— BEGIN TEXT PROVIDED —

This assertion goes beyond government efforts to track its citizens. As China modifies its laws to demand that users of social media sites use their real names before they can be on registered, with posting/commentary privileges, on websites, phone apps and digital forums, other countries will pick that and adopt the philosophy. In Africa, Cameroon may prefer that over shutting down Internet. Eritrea and Sudan may join easily, telling citizens to use their real-identities on social media.

Starting Sunday, backstage real-name registration is a must for all Chinese Internet users before they can post comments on platforms in China.

Without registering their real identities in the background, previously registered users cannot post anything, including replies to posts, on Chinese platforms, said the circular released by the Cyberspace Administration of China on September 7.

Users, however, do not have to reveal their real identities on the frontstage of the platforms.

‘‘Such rules will apply to all websites, phone applications, interactive public platforms and any other communication platform that features public opinion on news or with the nature to mobilize the society,” stipulates the circular.

Screen bullets, or known as danmu in Chinese, together with other forms of posts that include such things as emojis and pictures also fall into the regulation scope, as explicitly stipulated in the circular.

The new law is simple: you can be on social media with a fake identity but you cannot have a voice unless you are real. By demanding this, fake news will be managed and decency online will be enforced. Of course, government will be watching. But they are already watching.

Outside China

Initially, this will be a very hard business model to execute outside China. But what I do believe is that some Chinese companies will perfect this and when they do, they will export the ideas to the world. These firms will work to find value in everyone using real identities online. If China makes it easier for people to get services online seamlessly, some will forget the privacy issues and go real in other countries. Over time, more people will register with their real identities. I do believe that as social media matures, there will be a convergence between online persona and the real persona of users. China could be providing a solid case with the new law to test how this will work at scale. Using real-identities online will unlock more opportunities and seed a new business model across many industrial sectors. No one knows but China will offer a case study in coming years.

— END TEXT PROVIDED —

* TASK REQUIREMENTS:
(1) Write out the passage on China's real-name registration rule, starting at "This assertion goes" and ending at "on September 7.".
(2) Summarize the text on China's real-name registration rule in two sentences.

— BEGIN SOURCE EXCERPT —

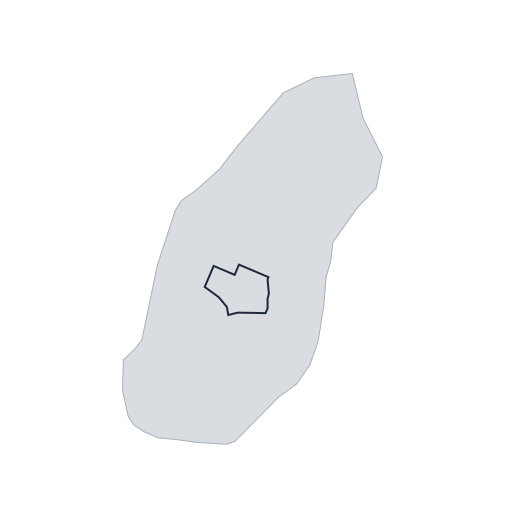 location of 82, Ar Rayyān, Qatar, rotated 23°
{"feature_id": "91078587B69331061466095", "entity_name": "82", "entity_type": "district", "adm_level": 2, "iso_a3": "QAT", "parent_name": "Qatar", "parent_adm1": "Ar Rayyān", "projection": "natural_earth1", "projection_center": [51.205, 25.205], "detail": "fine", "context": "in_parent", "style": "outline", "palette": "slate", "viewbox_px": 512, "rotation_deg": 23, "n_neighbors": 0, "source": "geoboundaries", "source_scale": "gbopen_adm2", "svg_char_len": 859}
<svg xmlns="http://www.w3.org/2000/svg" viewBox="0 0 512 512"><g transform="rotate(23 256 256)"><path d="M274.6,450.6L255.2,455.9L236.9,461.6L221.6,461.5L209.4,459.2L201.2,453.8L185.6,431.9L174.5,403.5L181.3,387.7L183.7,377.8L168.8,303.0L163.9,245.6L165.7,233.8L174.3,220.3L188.5,190.3L196.1,161.5L217.5,94.9L240.1,69.2L273.3,50.4L300.6,87.2L333.7,115.3L340.1,146.7L330.3,172.4L321.4,213.1L326.8,231.8L328.8,248.1L337.8,275.3L346.6,310.6L348.1,335.3L343.4,358.0L331.8,377.2L309.1,434.8L302.3,440.8L274.6,450.6Z" fill="#d9dde1" stroke="#a8b0b8" stroke-width="1"/><path d="M220.9,281.7L220.9,304.5L237.9,308.5L249.1,314.3L253.6,321.2L257.0,318.5L261.3,315.3L277.2,308.8L287.1,304.9L287.1,299.6L283.5,291.2L283.2,289.6L282.5,285.5L275.9,273.3L275.7,270.6L271.5,270.6L243.7,270.6L243.7,281.7L220.9,281.7Z" fill="none" stroke="#1e293b" stroke-width="2"/></g></svg>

— END SOURCE EXCERPT —

* THE SOLUTIONS:
(1)
This assertion goes beyond government efforts to track its citizens. As China modifies its laws to demand that users of social media sites use their real names before they can be on registered, with posting/commentary privileges, on websites, phone apps and digital forums, other countries will pick that and adopt the philosophy. In Africa, Cameroon may prefer that over shutting down Internet. Eritrea and Sudan may join easily, telling citizens to use their real-identities on social media.

Starting Sunday, backstage real-name registration is a must for all Chinese Internet users before they can post comments on platforms in China.

Without registering their real identities in the background, previously registered users cannot post anything, including replies to posts, on Chinese platforms, said the circular released by the Cyberspace Administration of China on September 7.

(2) Under a circular from the Cyberspace Administration of China, all Chinese Internet users must register their real identities in the background starting Sunday before they can post comments, replies, screen bullets, emojis or pictures on websites, phone apps and other public platforms, although they need not reveal those identities on the front of the platforms. The piece predicts that Chinese companies will perfect and export this model, that countries such as Cameroon, Eritrea and Sudan may adopt it, and that using real identities online will unlock new business opportunities across many sectors.